また子供に関してですが、子供は基本的にいびきをかきません。寝息が荒い程度でしたら、問題ないのですが、以下にあげる症状があったら注意が必要です。
- ①大きないびき
- ②就寝中のあえぎ呼吸、息が止まる
- ③就寝中のせき
- ④頻繁に寝返りを打つ
- ⑤たびたび夜中に目を覚ます
- ⑥夜尿症
- ⑦感情的に不安定、衝動的、攻撃的、ADHA様症状
- ⑧昼間の眠気
- ⑨集中力の欠如
- ⑩成長の遅れ
- ⑪胸郭変形(漏斗胸)
などがあげられます。これらの症状に心あたりがある方は、一度、医科に受診することをお勧めします。小児OSASは成人と異なる病態を示し、独自の診断法、治療の考え方が必要であると考えられていますが、十分な研究はまだ未だなされていません。
小児は心身ともに成長・発育時期であり、睡眠中の成長ホルモンが分泌不足による影響は多岐にわたり、その上、不可逆的な影響となる部分もあるので注意が必要です。
OSAにかかりやすい人は?
とくに、肥満傾向のある40~60歳代の男性に多く、女性では閉経後に増加していきます。

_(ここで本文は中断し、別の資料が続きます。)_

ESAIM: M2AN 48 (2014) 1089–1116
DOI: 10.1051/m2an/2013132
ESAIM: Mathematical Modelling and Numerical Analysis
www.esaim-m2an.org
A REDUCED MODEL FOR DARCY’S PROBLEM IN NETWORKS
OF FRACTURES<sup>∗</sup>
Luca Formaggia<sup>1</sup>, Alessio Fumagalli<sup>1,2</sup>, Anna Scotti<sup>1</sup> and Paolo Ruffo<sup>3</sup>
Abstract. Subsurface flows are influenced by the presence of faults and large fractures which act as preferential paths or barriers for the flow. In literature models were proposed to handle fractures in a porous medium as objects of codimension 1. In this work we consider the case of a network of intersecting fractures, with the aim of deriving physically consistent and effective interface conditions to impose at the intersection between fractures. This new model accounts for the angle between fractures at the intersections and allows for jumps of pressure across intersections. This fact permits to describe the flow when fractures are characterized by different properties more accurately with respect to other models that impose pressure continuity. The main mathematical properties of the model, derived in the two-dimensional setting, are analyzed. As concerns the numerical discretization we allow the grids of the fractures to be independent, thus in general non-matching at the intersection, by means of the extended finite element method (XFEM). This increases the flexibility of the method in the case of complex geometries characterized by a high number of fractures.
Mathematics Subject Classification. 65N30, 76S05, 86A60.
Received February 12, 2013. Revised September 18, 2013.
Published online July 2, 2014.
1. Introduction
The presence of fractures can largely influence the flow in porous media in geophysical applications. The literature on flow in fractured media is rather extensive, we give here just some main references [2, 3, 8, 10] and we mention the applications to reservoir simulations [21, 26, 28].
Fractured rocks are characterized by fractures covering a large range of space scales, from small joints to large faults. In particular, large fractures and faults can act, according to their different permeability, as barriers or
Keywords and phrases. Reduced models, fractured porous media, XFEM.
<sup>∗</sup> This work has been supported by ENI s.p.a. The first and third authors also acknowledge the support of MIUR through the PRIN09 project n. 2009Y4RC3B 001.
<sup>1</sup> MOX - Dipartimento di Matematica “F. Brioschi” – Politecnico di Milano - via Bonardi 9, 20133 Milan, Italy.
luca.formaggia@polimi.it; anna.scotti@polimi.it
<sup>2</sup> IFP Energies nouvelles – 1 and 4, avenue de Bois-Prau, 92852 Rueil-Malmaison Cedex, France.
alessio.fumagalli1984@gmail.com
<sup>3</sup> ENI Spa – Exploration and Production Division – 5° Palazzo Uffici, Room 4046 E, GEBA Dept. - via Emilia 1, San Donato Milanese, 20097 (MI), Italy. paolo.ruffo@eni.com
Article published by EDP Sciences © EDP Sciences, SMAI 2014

他には、口蓋垂(のどちんこ)が長い人、太っている人や首が短い人、あごをひいたり手をあげたりして寝ている人、下あごが後退あるいは小さい人、口呼吸や口を開けて寝るクセがある人、だんご鼻や鼻筋が曲がっている人、がOSAにかかりやすいと報告されています。
OSAの合併症
上記の症状以外に様々な合併症がおきます。呼吸が止まると、血液に酸素が足りなくなり、身体の隅々まで酸素がいきわたらなくなります。

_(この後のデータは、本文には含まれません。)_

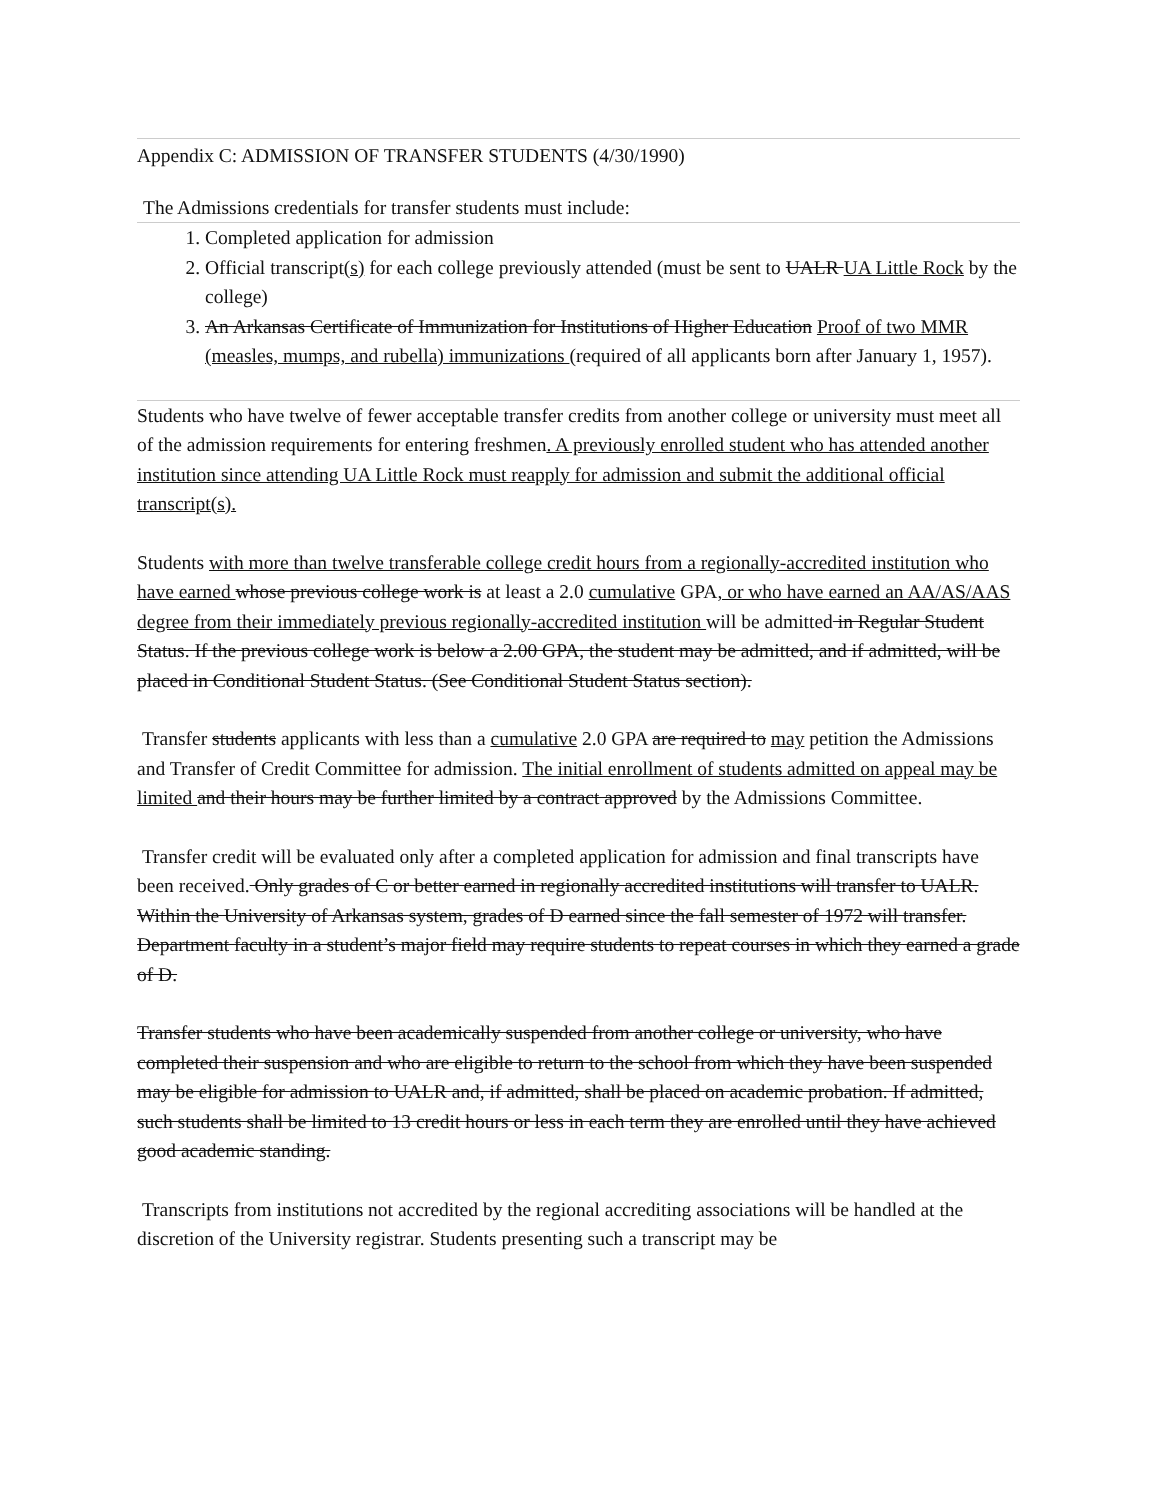Appendix C: ADMISSION OF TRANSFER STUDENTS (4/30/1990)
The Admissions credentials for transfer students must include:
1. Completed application for admission
2. Official transcript(s) for each college previously attended (must be sent to UALR UA Little Rock by the college)
3. An Arkansas Certificate of Immunization for Institutions of Higher Education Proof of two MMR (measles, mumps, and rubella) immunizations (required of all applicants born after January 1, 1957).
Students who have twelve of fewer acceptable transfer credits from another college or university must meet all of the admission requirements for entering freshmen. A previously enrolled student who has attended another institution since attending UA Little Rock must reapply for admission and submit the additional official transcript(s).
Students with more than twelve transferable college credit hours from a regionally-accredited institution who have earned whose previous college work is at least a 2.0 cumulative GPA, or who have earned an AA/AS/AAS degree from their immediately previous regionally-accredited institution will be admitted in Regular Student Status. If the previous college work is below a 2.00 GPA, the student may be admitted, and if admitted, will be placed in Conditional Student Status. (See Conditional Student Status section).
Transfer students applicants with less than a cumulative 2.0 GPA are required to may petition the Admissions and Transfer of Credit Committee for admission. The initial enrollment of students admitted on appeal may be limited and their hours may be further limited by a contract approved by the Admissions Committee.
Transfer credit will be evaluated only after a completed application for admission and final transcripts have been received. Only grades of C or better earned in regionally accredited institutions will transfer to UALR. Within the University of Arkansas system, grades of D earned since the fall semester of 1972 will transfer. Department faculty in a student’s major field may require students to repeat courses in which they earned a grade of D.
Transfer students who have been academically suspended from another college or university, who have completed their suspension and who are eligible to return to the school from which they have been suspended may be eligible for admission to UALR and, if admitted, shall be placed on academic probation. If admitted, such students shall be limited to 13 credit hours or less in each term they are enrolled until they have achieved good academic standing.
Transcripts from institutions not accredited by the regional accrediting associations will be handled at the discretion of the University registrar. Students presenting such a transcript may be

すなわち、動脈血酸素飽和度(SaO2)の低下が呼吸器系、循環系、脳神経系機能に影響を及ぼすと言われています。具体的には1、高血圧2不整脈3脳血管障害4糖尿病5突然死6多血症、周術期呼吸管理、です。
多くの報告がございますが、スイスの一般住民での報告では中等度のOSAは、男性で49.7%、女性で23.4%、高血圧のリスクは1.6倍、糖尿病は2倍、メタボリック症候群は2.8倍、うつは1.9倍と増加しています。

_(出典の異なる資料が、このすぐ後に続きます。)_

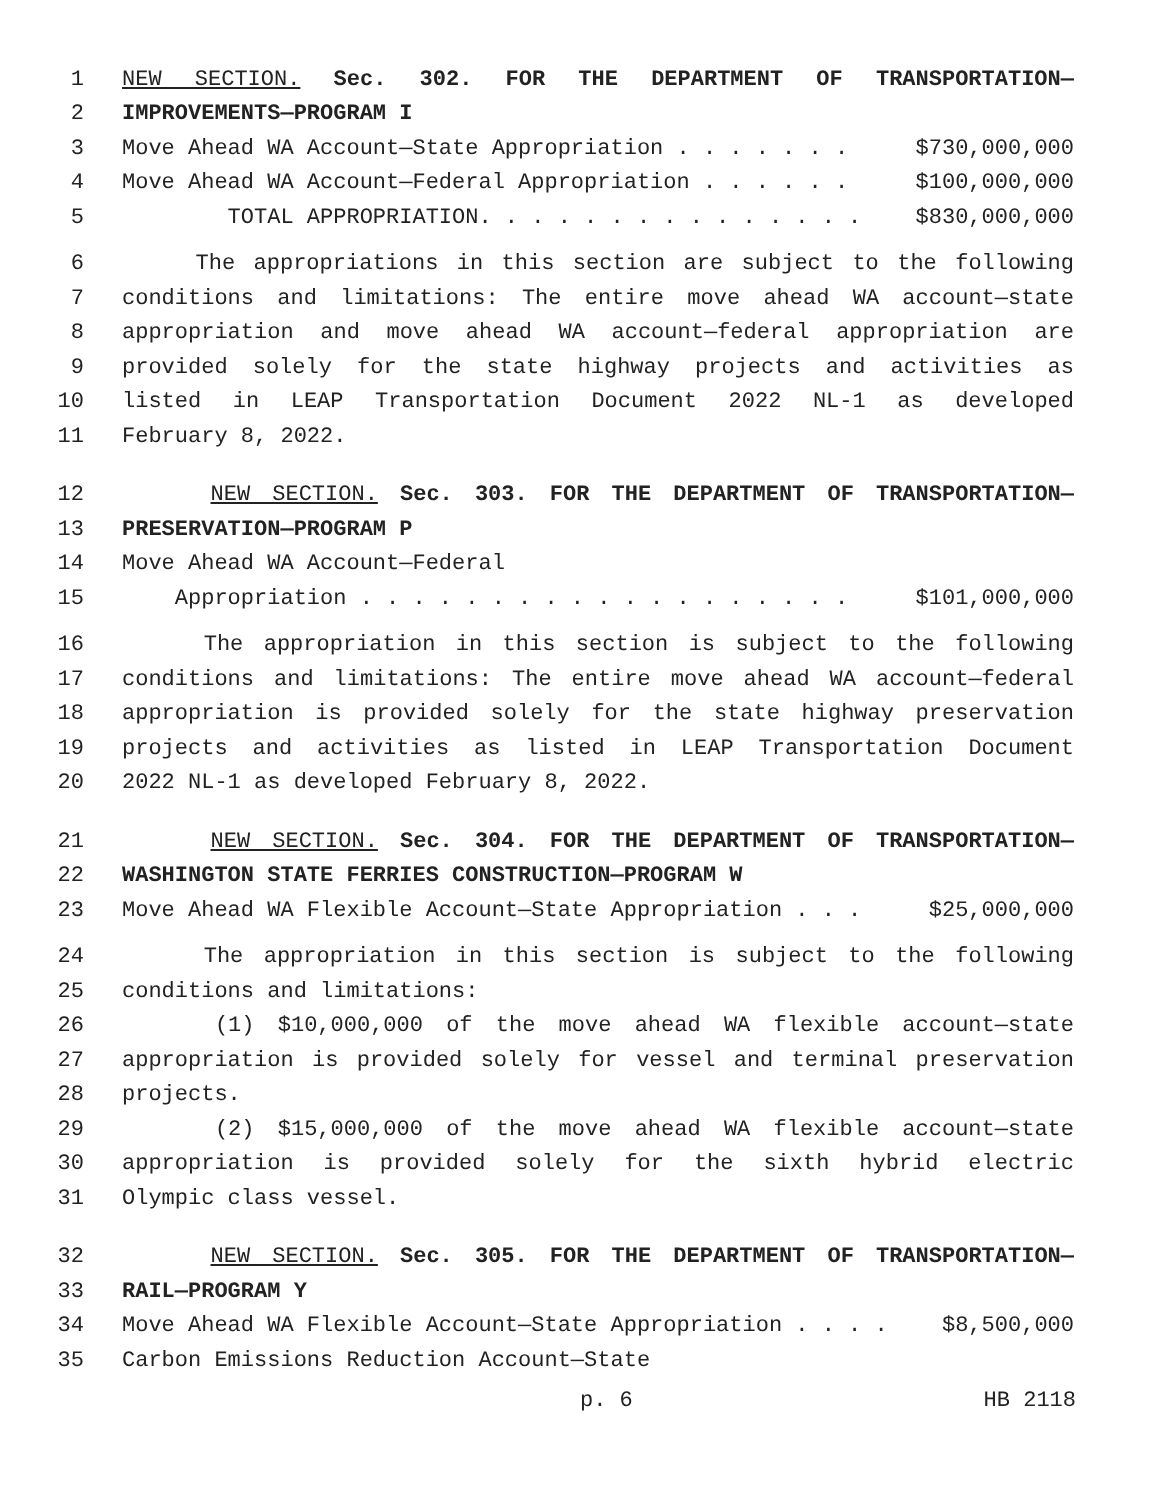1 NEW SECTION. Sec. 302. FOR THE DEPARTMENT OF TRANSPORTATION—
2 IMPROVEMENTS—PROGRAM I
3 Move Ahead WA Account—State Appropriation . . . . . . . $730,000,000
4 Move Ahead WA Account—Federal Appropriation . . . . . . $100,000,000
5 TOTAL APPROPRIATION. . . . . . . . . . . . . . . $830,000,000
6 The appropriations in this section are subject to the following
7 conditions and limitations: The entire move ahead WA account—state
8 appropriation and move ahead WA account—federal appropriation are
9 provided solely for the state highway projects and activities as
10 listed in LEAP Transportation Document 2022 NL-1 as developed
11 February 8, 2022.
12 NEW SECTION. Sec. 303. FOR THE DEPARTMENT OF TRANSPORTATION—
13 PRESERVATION—PROGRAM P
14 Move Ahead WA Account—Federal
15 Appropriation . . . . . . . . . . . . . . . . . . . $101,000,000
16 The appropriation in this section is subject to the following
17 conditions and limitations: The entire move ahead WA account—federal
18 appropriation is provided solely for the state highway preservation
19 projects and activities as listed in LEAP Transportation Document
20 2022 NL-1 as developed February 8, 2022.
21 NEW SECTION. Sec. 304. FOR THE DEPARTMENT OF TRANSPORTATION—
22 WASHINGTON STATE FERRIES CONSTRUCTION—PROGRAM W
23 Move Ahead WA Flexible Account—State Appropriation . . . $25,000,000
24 The appropriation in this section is subject to the following
25 conditions and limitations:
26 (1) $10,000,000 of the move ahead WA flexible account—state
27 appropriation is provided solely for vessel and terminal preservation
28 projects.
29 (2) $15,000,000 of the move ahead WA flexible account—state
30 appropriation is provided solely for the sixth hybrid electric
31 Olympic class vessel.
32 NEW SECTION. Sec. 305. FOR THE DEPARTMENT OF TRANSPORTATION—
33 RAIL—PROGRAM Y
34 Move Ahead WA Flexible Account—State Appropriation . . . . $8,500,000
35 Carbon Emissions Reduction Account—State
p. 6 HB 2118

また、アメリカではOSAS患者170万人を対象とした報告では、脳卒中は3.51倍、うつは4.99倍、高血圧は2.14倍、心不全は4.30倍、不整脈は3.26倍、虚血性心疾患は2.54倍、2型糖尿病は2.29倍となっています。最後に、突然死についてですが、健常者に比べて2.6倍とのことです。
OSAの検査について
医療機関での問診後にご自宅でスクリーニング、もしくは簡易検査をします。AHIが40未満の方は精密検査、その後、治療方針を決定していきます。(しかし、重症度や病状によっては主治医の判断によりただちに治療を開始する場合もあります。)
OSAの治療方法について
・持続陽圧呼吸療法:CPAP(シーパップ)
・口腔内装置:OA(オーエー)
・手術による治療
があります。原因、症状にあった治療方法があるので、医療機関でご相談ください。
生活習慣の改善:生活習慣の改善のみではOSASを治すことは難しいですが、他の治療と組み合わせるとOSASを軽減できます。また、少しでも良い睡眠がとれるように、眠りにつきやすい環境を整えることも必要です。例としては、減量、減酒、横向きに寝る、などです。
最後に・・・
OSASに関して直接、歯科医院が関われることは、口腔内装置:OAの作製くらいです。一方で他国では、OSAのリスクのある方を発見することが歯科医院の大切な仕事との声が上がっています。OSAにリスクがある方がさくら歯科に来院なさったら、声をかけていきたいと思います。さくら歯科に関わる方々がより健康であるように、少しのおせっかいを始めていきたいと思います。